Friday, Oct. 20, 2000 | 11:15 a.m.

From a top-floor study area in the 5 1/2-story, $55 million Lied Library, construction workers get a spectacular view of the Strip after sundown. But to refer to their punch list, they need a flashlight.

Industry standards call for a minimum of 25-foot candle power in study areas. But in four of five floors at the UNLV library scheduled to open in less than three months, the available light at night hovers as low as 1-foot candle power. And at most desks, flush with ambient light during the day, there are no outlets.

"First of all, we have to have a source to plug in all those lamps. And the lamps are very expensive. They're not in the budget," said Juanita Fain, vice president of administration. But the good news is that Pat Batte, manager of the state public works board, wants to address the lighting issue, she said. "The question is how, not if."

The bad news is that Batte's last day with public works is today. He's going to work for the public works department of the city of Las Vegas.

"When it gets down to it, we're a finger-pointing type of society," Batte said. "And there have been a lot of fingers pointing at me. But I've always been a friend of the university. I'm leaving them with a very large CIP (capital improvement program). It's an opportunity for me to get a fresh start."

University officials have no such luxury. They have to see the project through to its completion. And to their credit, they have maintained Fain's can-do attitude through several engineering problems and cost hikes, which have delayed the library's opening by a year and contributed to $7 million in cost overruns. The project was first billed at $48 million in 1997.

Officials confidently insist that the inadequate lighting will be corrected in time for the scheduled Jan. 8 opening.

"It's like commissioning a ship, the building is so sophisticated," Tom Flagg, UNLV public affairs director, said.

Patrons will be able to take home books that have been retrieved by a robotic crane and self-checked out through a computerized scanning system.

The 301,000 square-foot building is the largest under one roof ever built by the state, Batte said.

"Everything has to be working when the library opens because if it doesn't, it would be a complete nightmare," Flagg said.

But two months after a nighttime walk-through revealed the lighting problem, no plan of action has been devised and a meeting has yet to be scheduled to bring together the architects, engineers and designers involved.

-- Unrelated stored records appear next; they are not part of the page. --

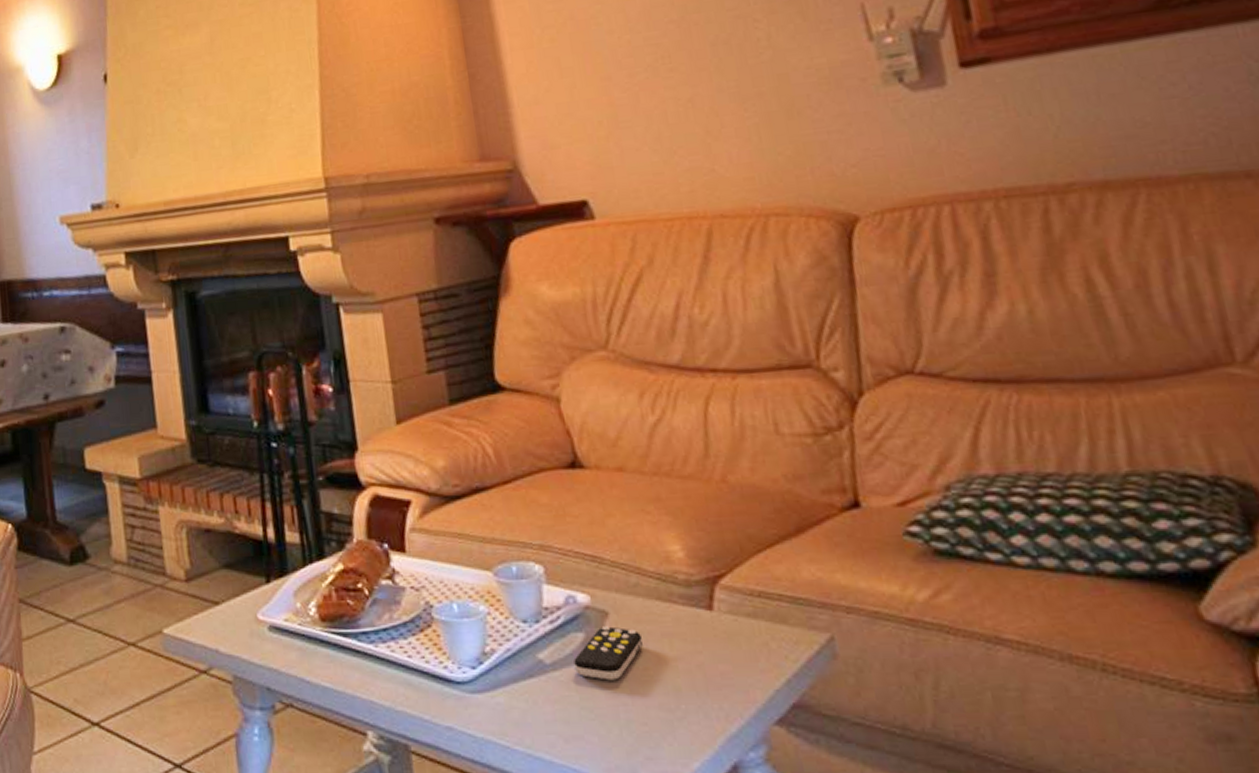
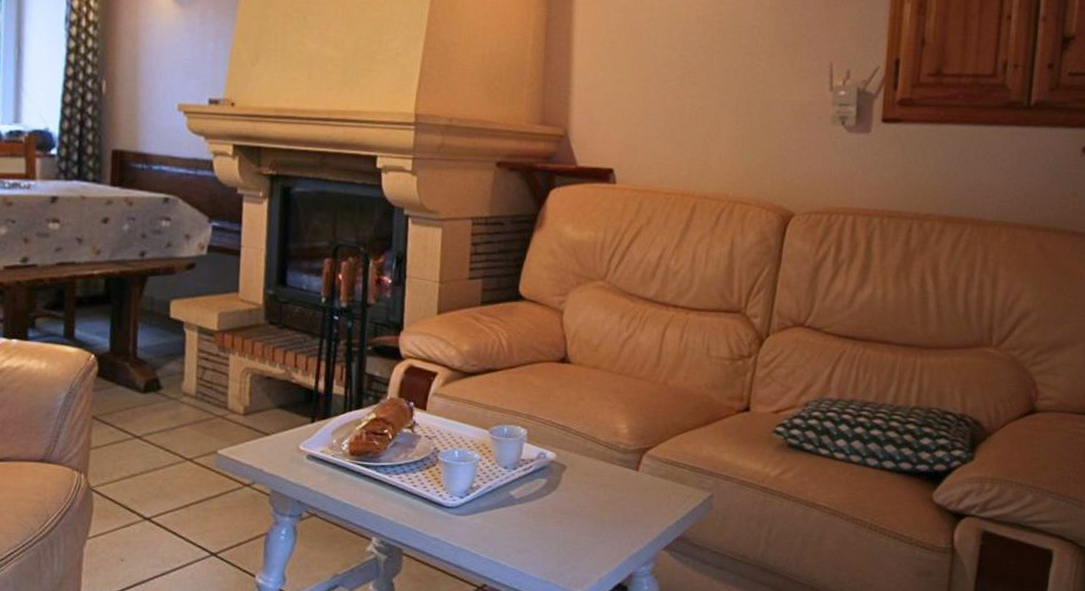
remote control: present [574,626,643,681] -> none [535,476,586,513]

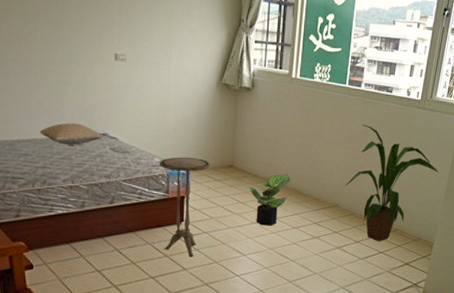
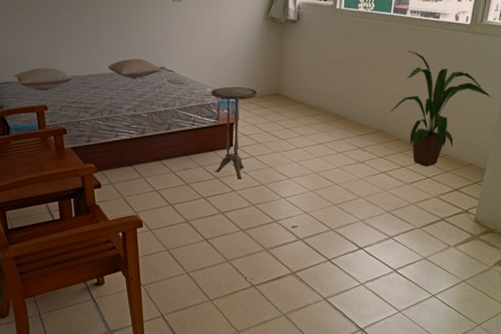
potted plant: present [248,173,290,226] -> none [294,100,335,151]

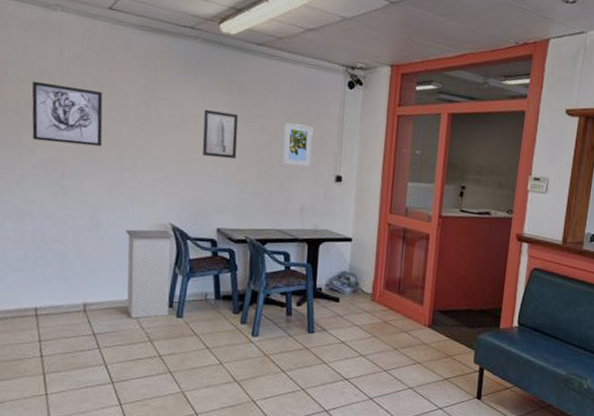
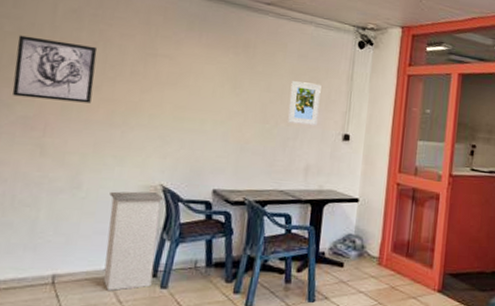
wall art: present [202,109,238,160] -> none [202,66,243,118]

Meanwhile, at least half of the study areas in question remain without immediately available power outlets. And where study nooks are farther than 10 feet from electrical outlets, carpet may have to be pulled up and trenches cut into the cement slab floor before power can be installed. The trenches would then have to be repoured.

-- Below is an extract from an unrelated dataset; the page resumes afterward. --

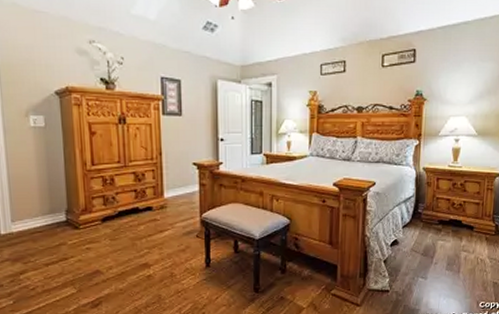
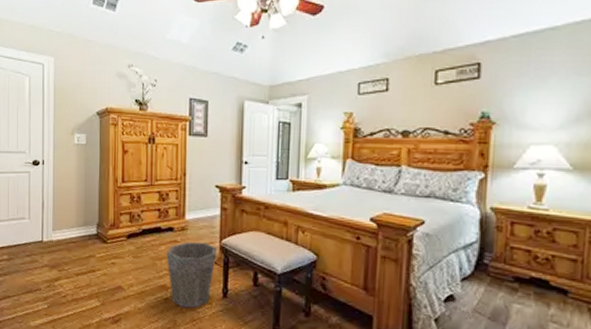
waste bin: none [146,218,198,282] -> present [166,242,217,308]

In most other buildings, the most cost-effective solution would be to drop in lighting from the ceiling, but that probably will not be feasible at Lied, said Don Puls, the vice president of field operations for Tibesar Construction, the general contractor for the project.

In some cases, the ceiling floats 150 feet above the library floor. And along the north side of the building, ceilings vault upwards of 30 feet above book stacks, anchoring windows 25 feet high.

Puls declined to estimate the potential cost of additional lighting fixtures that would match the cherry and maple furniture already installed in the library.

"I don't even know what will be involved in getting the power to them," he said.

University officials have not contacted him to request any estimates on the scope of the required work, he said.

Kenneth Marks, dean of the libraries, said Thursday that he is also in the dark. "I'm not privy to what the conclusions have been," he said.

In the original plans, the building was intended only for ambient lighting, Batte said. Puls agrees, saying that everything that was specified in the building plans, including electrical wiring, has been installed.

"It's just a matter of purchasing lamps," Batte said. "What we need to do is to get the interior designers to procure some of those lamps."

Of the $55 million price tag for Lied, $11 million has been set aside for furnishings, and lighting was part of that budget, Batte said. Fain does not necessarily agree with that perspective, she said.

Jane Fielden, president of Fielden and Partners, the design firm handling interior decorating at the library, said she has found some lamps that may work. But the final decision can't be made until she confers with architects and lighting and electrical engineers.

"Everyone is bringing ideas to the table," she said. Those ideas will be discussed at a meeting scheduled for next week, she said.

In the meantime, expectations for the new library continue to brighten over at the rambling James R. Dickinson Library. That building's architectural style, the result of expansions completed in the late 1960s, conjures comparisons to the Yellow Submarine.

"When people walk in, they are going to stop and gawk," Marks said. "Lied Library will be the destination of last resort. When you cannot find information anywhere else, Lied Library will be the place to go."